Data provided =>
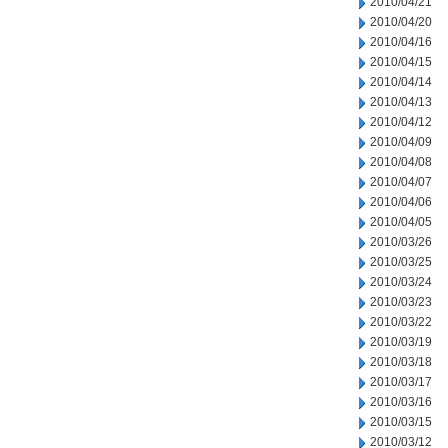
2010/04/21
2010/04/20
2010/04/16
2010/04/15
2010/04/14
2010/04/13
2010/04/12
2010/04/09
2010/04/08
2010/04/07
2010/04/06
2010/04/05
2010/03/26
2010/03/25
2010/03/24
2010/03/23
2010/03/22
2010/03/19
2010/03/18
2010/03/17
2010/03/16
2010/03/15
2010/03/12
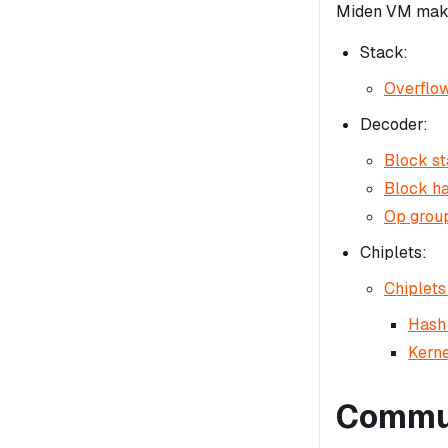
Miden VM makes
Stack:
Overflow
Decoder:
Block st
Block ha
Op group
Chiplets:
Chiplets
Hash 
Kerne
Commun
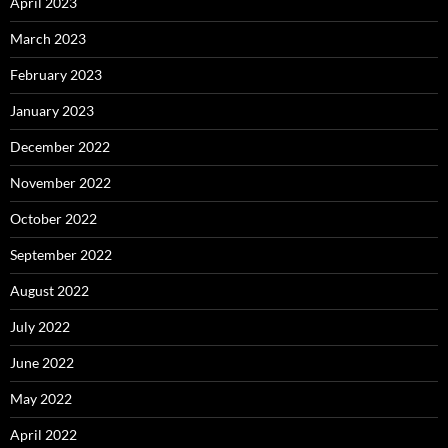
April 2023
March 2023
February 2023
January 2023
December 2022
November 2022
October 2022
September 2022
August 2022
July 2022
June 2022
May 2022
April 2022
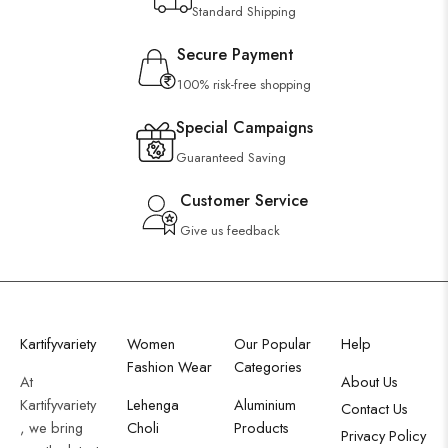
Standard Shipping
Secure Payment
100% risk-free shopping
Special Campaigns
Guaranteed Saving
Customer Service
Give us feedback
Kartifyvariety
Women
Our Popular
Help
Fashion Wear
Categories
At
About Us
Kartifyvariety
Lehenga
Aluminium
Contact Us
, we bring
Choli
Products
Privacy Policy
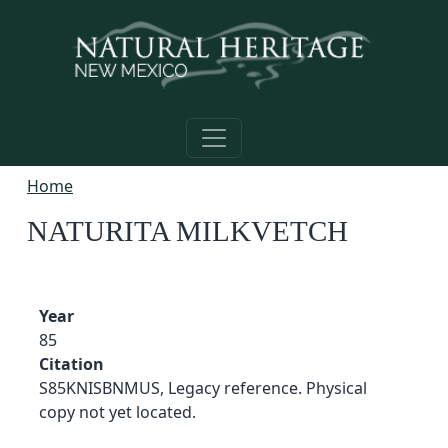
Skip to main content
Home
NATURITA MILKVETCH
Year
85
Citation
S85KNISBNMUS, Legacy reference. Physical
copy not yet located.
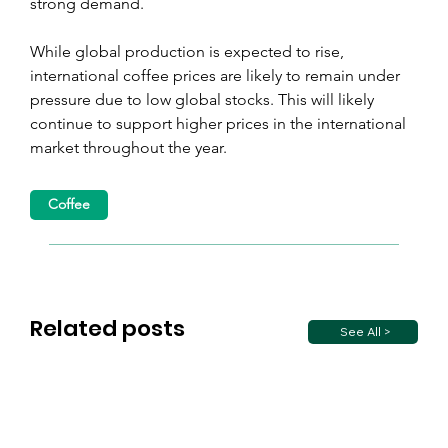
strong demand.
While global production is expected to rise, 
international coffee prices are likely to remain under 
pressure due to low global stocks. This will likely 
continue to support higher prices in the international 
market throughout the year.
Coffee
Related posts
See All >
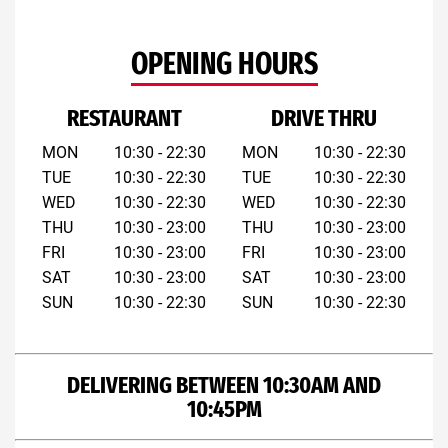
OPENING HOURS
RESTAURANT
DRIVE THRU
MON
10:30 - 22:30
MON
10:30 - 22:30
TUE
10:30 - 22:30
TUE
10:30 - 22:30
WED
10:30 - 22:30
WED
10:30 - 22:30
THU
10:30 - 23:00
THU
10:30 - 23:00
FRI
10:30 - 23:00
FRI
10:30 - 23:00
SAT
10:30 - 23:00
SAT
10:30 - 23:00
SUN
10:30 - 22:30
SUN
10:30 - 22:30
DELIVERING BETWEEN 10:30AM AND
10:45PM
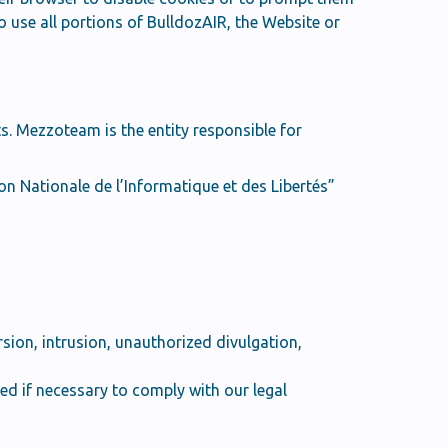
o use all portions of BulldozAIR, the Website or
s. Mezzoteam is the entity responsible for
n Nationale de l’Informatique et des Libertés”
sion, intrusion, unauthorized divulgation,
d if necessary to comply with our legal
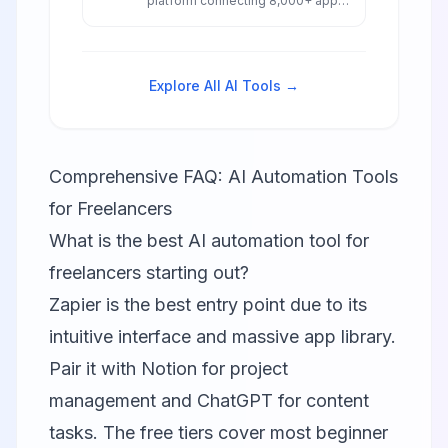
platform connecting 8,000+ apps
with AI-powered workflows,
agents, and chatbots for
seamless business automation.
Explore All AI Tools →
Comprehensive FAQ: AI Automation Tools
for Freelancers
What is the best AI automation tool for
freelancers starting out?
Zapier
is the best entry point due to its
intuitive interface and massive app library.
Pair it with
Notion
for project
management and ChatGPT for content
tasks. The free tiers cover most beginner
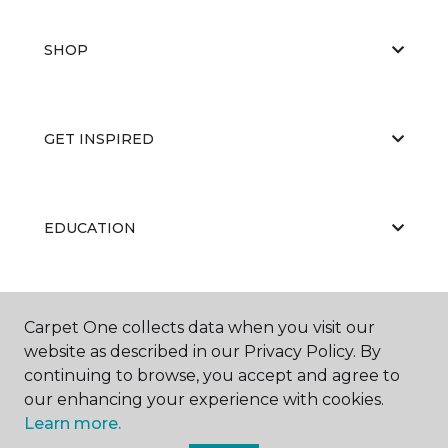
SHOP
GET INSPIRED
EDUCATION
ABOUT US
Carpet One collects data when you visit our
website as described in our Privacy Policy. By
continuing to browse, you accept and agree to
our enhancing your experience with cookies.
Learn more.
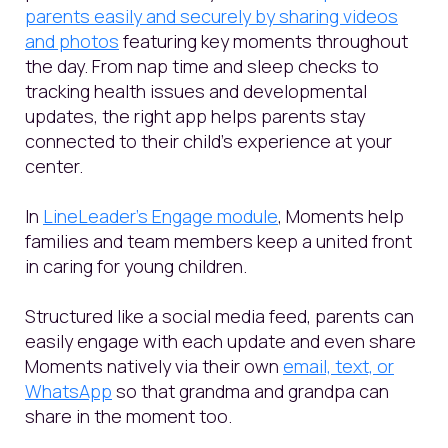
parents easily and securely by sharing videos
and photos
featuring key moments throughout
the day. From nap time and sleep checks to
tracking health issues and developmental
updates, the right app helps parents stay
connected to their child's experience at your
center.
In
LineLeader’s Engage module
, Moments help
families and team members keep a united front
in caring for young children.
Structured like a social media feed, parents can
easily engage with each update and even share
Moments natively via their own
email, text, or
WhatsApp
so that grandma and grandpa can
share in the moment too.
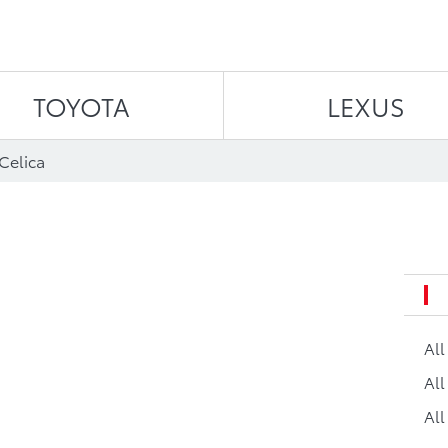
Skip to content
TOYOTA
LEXUS
Celica
Al
All
All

Exercise brief =>
Each line above that contains the word "easily" should be returned.

Response box =>
parents easily and securely by sharing videos
easily engage with each update and even share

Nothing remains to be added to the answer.